Reproduce the full listing exactly.

> [Source material]:
-- Opening Marker --

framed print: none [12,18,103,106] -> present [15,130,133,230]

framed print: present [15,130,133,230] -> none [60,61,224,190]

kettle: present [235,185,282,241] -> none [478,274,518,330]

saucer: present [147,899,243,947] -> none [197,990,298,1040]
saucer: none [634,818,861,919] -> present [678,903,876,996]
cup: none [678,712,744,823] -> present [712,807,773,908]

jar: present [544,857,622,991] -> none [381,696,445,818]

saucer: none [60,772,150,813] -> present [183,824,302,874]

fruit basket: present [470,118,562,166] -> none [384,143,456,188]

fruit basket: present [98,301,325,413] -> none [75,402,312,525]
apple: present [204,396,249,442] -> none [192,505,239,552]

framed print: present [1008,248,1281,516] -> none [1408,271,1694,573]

-- Closing Marker --

> [Answer to the exercise]:
framed print: none [12,18,103,106] -> present [15,130,133,230]

framed print: present [15,130,133,230] -> none [60,61,224,190]

kettle: present [235,185,282,241] -> none [478,274,518,330]

saucer: present [147,899,243,947] -> none [197,990,298,1040]
saucer: none [634,818,861,919] -> present [678,903,876,996]
cup: none [678,712,744,823] -> present [712,807,773,908]

jar: present [544,857,622,991] -> none [381,696,445,818]

saucer: none [60,772,150,813] -> present [183,824,302,874]

fruit basket: present [470,118,562,166] -> none [384,143,456,188]

fruit basket: present [98,301,325,413] -> none [75,402,312,525]
apple: present [204,396,249,442] -> none [192,505,239,552]

framed print: present [1008,248,1281,516] -> none [1408,271,1694,573]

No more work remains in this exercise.